(WHAT THIS TASK INVOLVES) Below are the records; copy each line in which "wrist" can be found.

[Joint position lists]
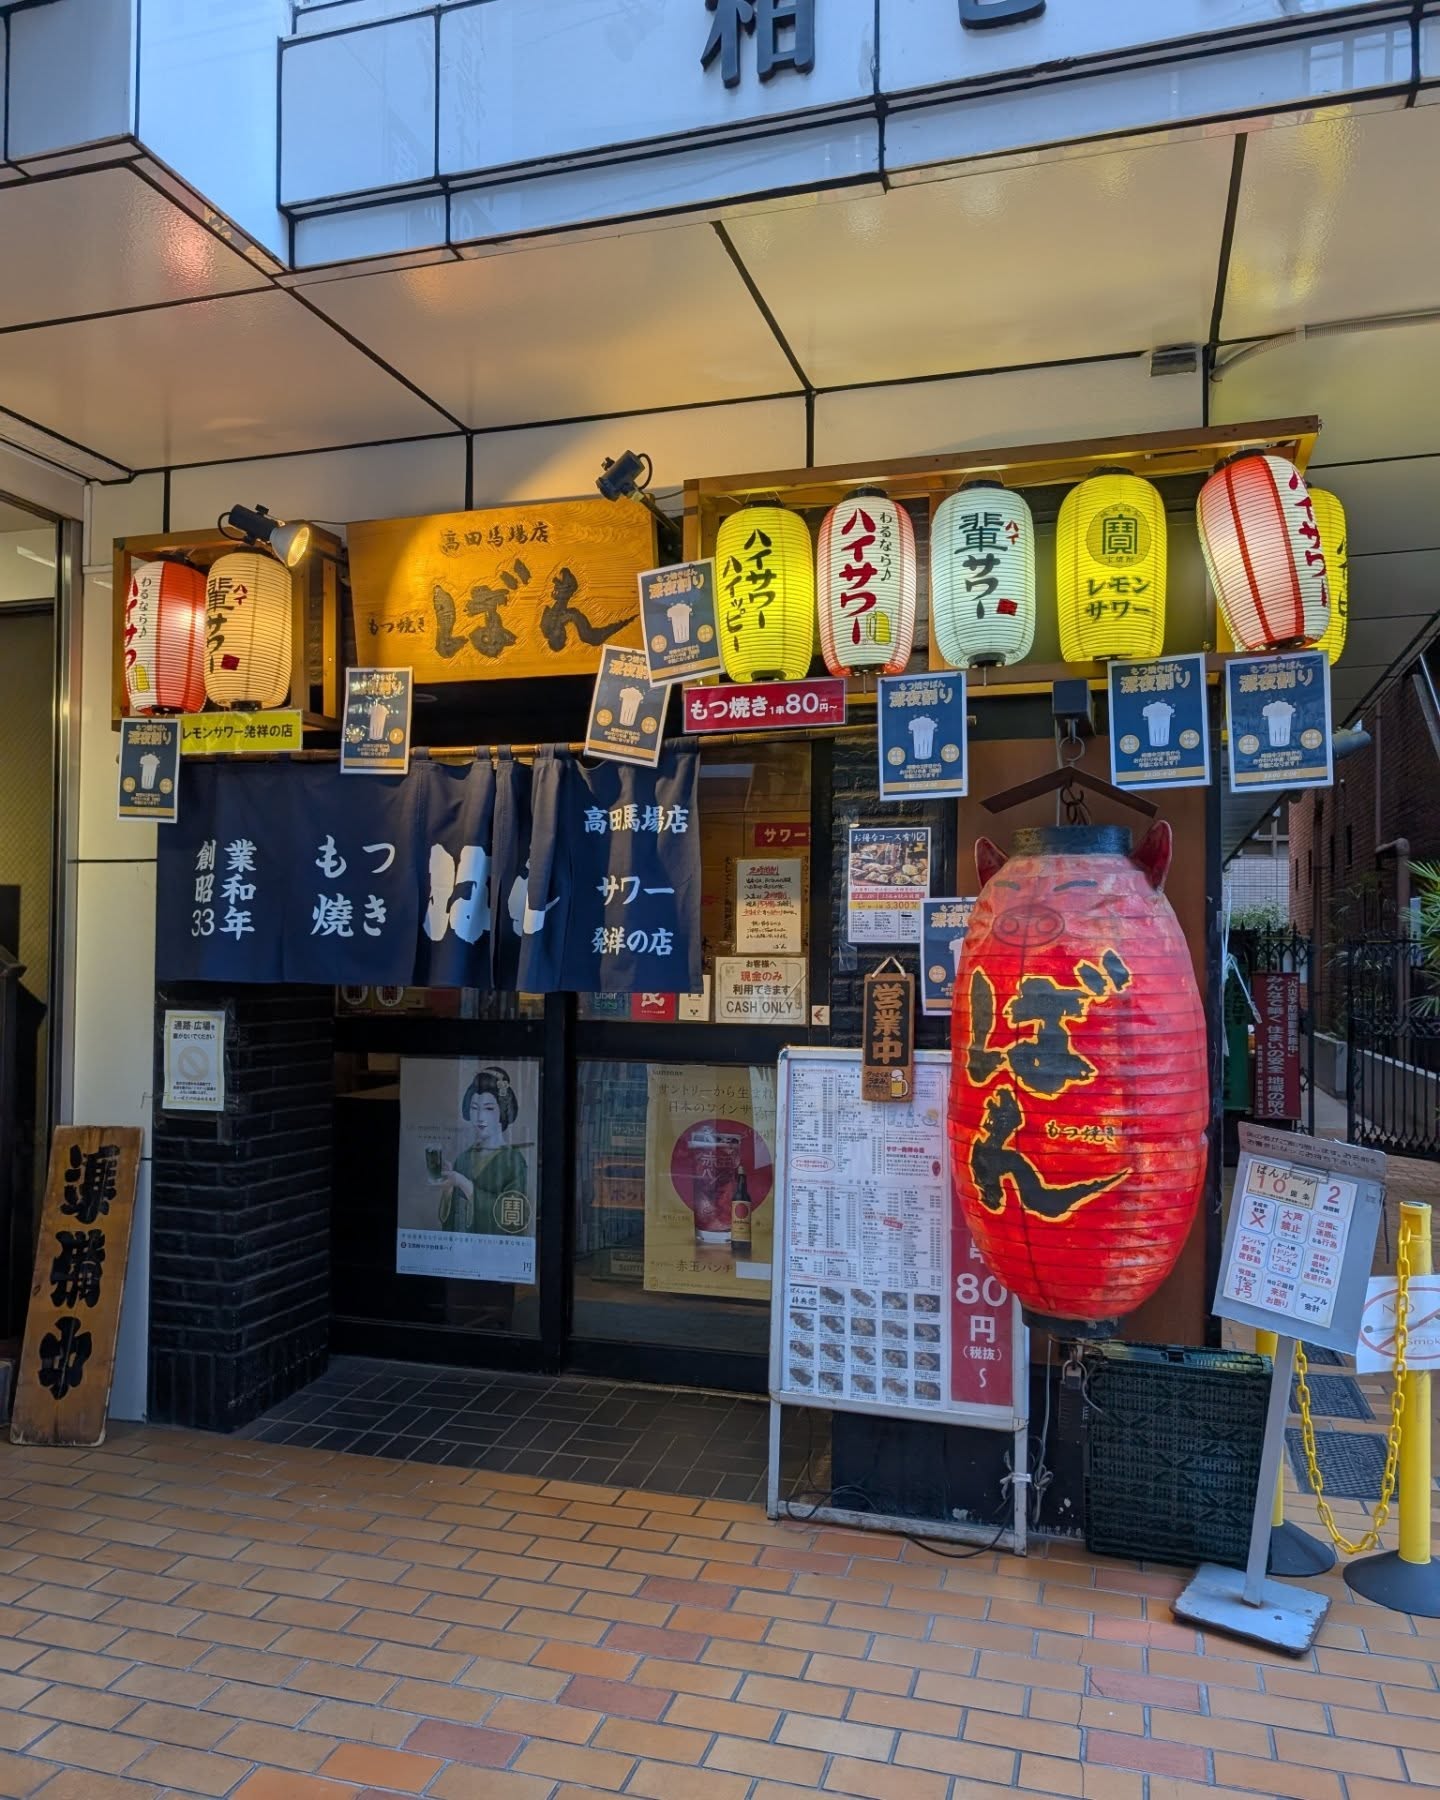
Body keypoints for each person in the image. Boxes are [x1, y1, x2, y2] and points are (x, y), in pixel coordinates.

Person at [438, 1066, 529, 1234]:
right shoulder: (463, 1159)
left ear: (502, 1112)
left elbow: (514, 1219)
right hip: (464, 1249)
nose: (480, 1117)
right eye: (474, 1108)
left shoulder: (514, 1160)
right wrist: (449, 1190)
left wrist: (465, 1184)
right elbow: (451, 1222)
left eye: (488, 1109)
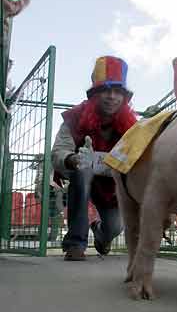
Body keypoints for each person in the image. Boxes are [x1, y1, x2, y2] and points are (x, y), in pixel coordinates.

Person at [51, 56, 137, 261]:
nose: (111, 97)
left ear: (124, 98)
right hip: (83, 177)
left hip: (111, 186)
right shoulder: (75, 117)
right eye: (106, 90)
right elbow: (58, 152)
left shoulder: (133, 127)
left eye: (118, 92)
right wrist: (73, 159)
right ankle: (76, 243)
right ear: (95, 94)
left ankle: (100, 233)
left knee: (115, 228)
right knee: (82, 170)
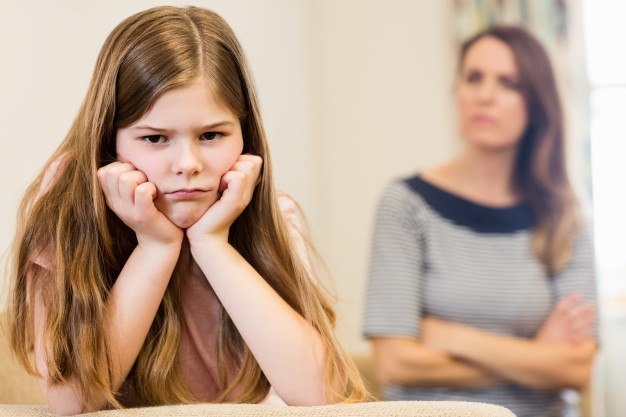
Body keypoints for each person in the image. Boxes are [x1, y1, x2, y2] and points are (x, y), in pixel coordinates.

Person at [7, 6, 365, 415]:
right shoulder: (66, 211)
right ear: (109, 142)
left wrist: (213, 245)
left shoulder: (271, 214)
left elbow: (322, 394)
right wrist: (155, 248)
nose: (188, 164)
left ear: (245, 137)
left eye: (211, 135)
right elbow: (72, 400)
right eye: (155, 139)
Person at [363, 25, 597, 417]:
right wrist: (536, 357)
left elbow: (576, 368)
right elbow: (394, 363)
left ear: (537, 103)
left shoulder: (564, 215)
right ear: (457, 90)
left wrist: (455, 338)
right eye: (474, 78)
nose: (485, 96)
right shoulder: (405, 204)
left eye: (508, 83)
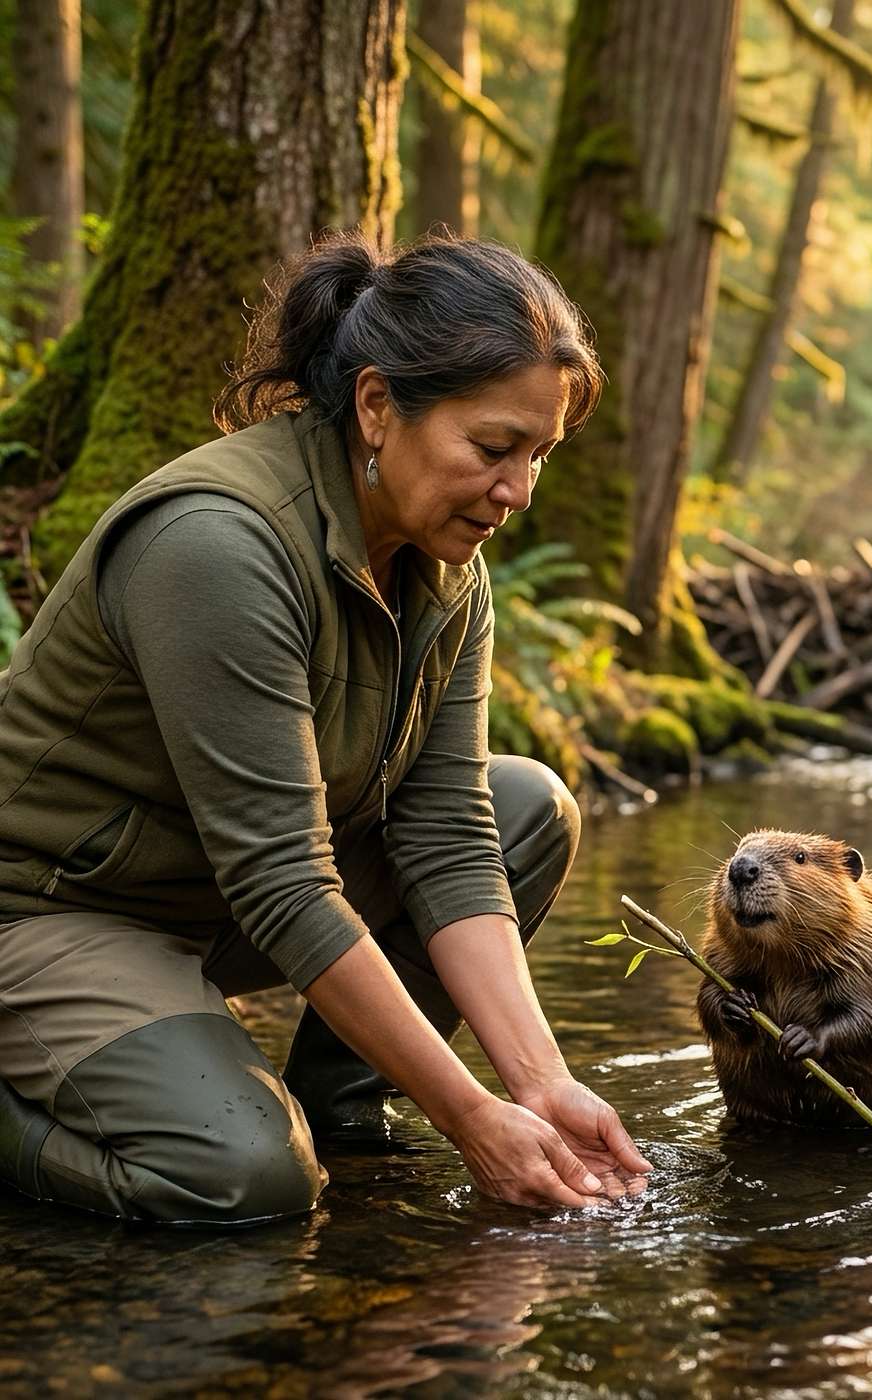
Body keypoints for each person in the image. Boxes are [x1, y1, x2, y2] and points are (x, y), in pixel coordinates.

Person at [0, 230, 652, 1224]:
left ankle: (336, 1110)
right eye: (491, 448)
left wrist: (539, 1083)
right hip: (58, 909)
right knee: (243, 1180)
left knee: (527, 807)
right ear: (378, 405)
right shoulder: (216, 543)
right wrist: (470, 1115)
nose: (517, 492)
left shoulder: (447, 567)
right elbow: (283, 881)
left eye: (538, 455)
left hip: (207, 899)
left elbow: (447, 830)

(PROBLEM SOLUTION)
right wrist: (449, 1190)
left wrist: (465, 1184)
right wrist: (73, 159)
left wrist: (213, 245)
right wrist: (155, 248)
right wrist: (536, 357)
left wrist: (455, 338)
left wrist: (539, 1083)
right wrist: (470, 1115)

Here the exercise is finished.